EXERCISE GOAL — Write the records out exactly as they read, but not the pictures.

RECORDS SHOWN —
┏━━
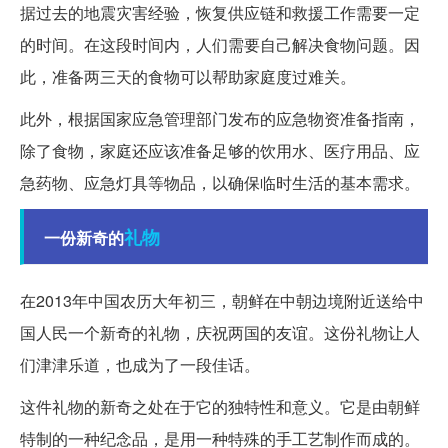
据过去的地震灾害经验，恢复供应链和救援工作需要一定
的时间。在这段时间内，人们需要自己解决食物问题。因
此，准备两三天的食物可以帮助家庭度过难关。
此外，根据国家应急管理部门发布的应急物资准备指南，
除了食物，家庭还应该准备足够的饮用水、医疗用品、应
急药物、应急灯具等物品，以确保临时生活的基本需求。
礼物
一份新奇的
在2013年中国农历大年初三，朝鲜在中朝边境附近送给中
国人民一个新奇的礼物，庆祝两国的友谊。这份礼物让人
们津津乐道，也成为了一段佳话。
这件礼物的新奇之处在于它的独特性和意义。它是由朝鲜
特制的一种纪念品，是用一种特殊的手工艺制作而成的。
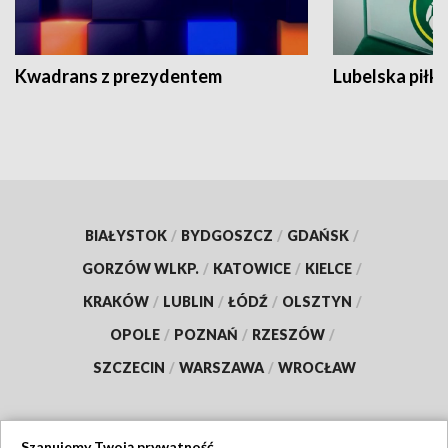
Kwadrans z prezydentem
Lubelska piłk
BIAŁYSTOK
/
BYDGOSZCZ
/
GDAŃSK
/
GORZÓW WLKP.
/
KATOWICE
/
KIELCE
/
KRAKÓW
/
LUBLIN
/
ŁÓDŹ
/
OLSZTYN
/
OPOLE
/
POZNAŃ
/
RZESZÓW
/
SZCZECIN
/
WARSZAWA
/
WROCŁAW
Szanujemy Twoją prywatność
┗━━
SOLUTION TO THE PROBLEM —
据过去的地震灾害经验，恢复供应链和救援工作需要一定
的时间。在这段时间内，人们需要自己解决食物问题。因
此，准备两三天的食物可以帮助家庭度过难关。
此外，根据国家应急管理部门发布的应急物资准备指南，
除了食物，家庭还应该准备足够的饮用水、医疗用品、应
急药物、应急灯具等物品，以确保临时生活的基本需求。
礼物
一份新奇的
在2013年中国农历大年初三，朝鲜在中朝边境附近送给中
国人民一个新奇的礼物，庆祝两国的友谊。这份礼物让人
们津津乐道，也成为了一段佳话。
这件礼物的新奇之处在于它的独特性和意义。它是由朝鲜
特制的一种纪念品，是用一种特殊的手工艺制作而成的。
Kwadrans z prezydentem
Lubelska piłk
BIAŁYSTOK
/
BYDGOSZCZ
/
GDAŃSK
/
GORZÓW WLKP.
/
KATOWICE
/
KIELCE
/
KRAKÓW
/
LUBLIN
/
ŁÓDŹ
/
OLSZTYN
/
OPOLE
/
POZNAŃ
/
RZESZÓW
/
SZCZECIN
/
WARSZAWA
/
WROCŁAW
Szanujemy Twoją prywatność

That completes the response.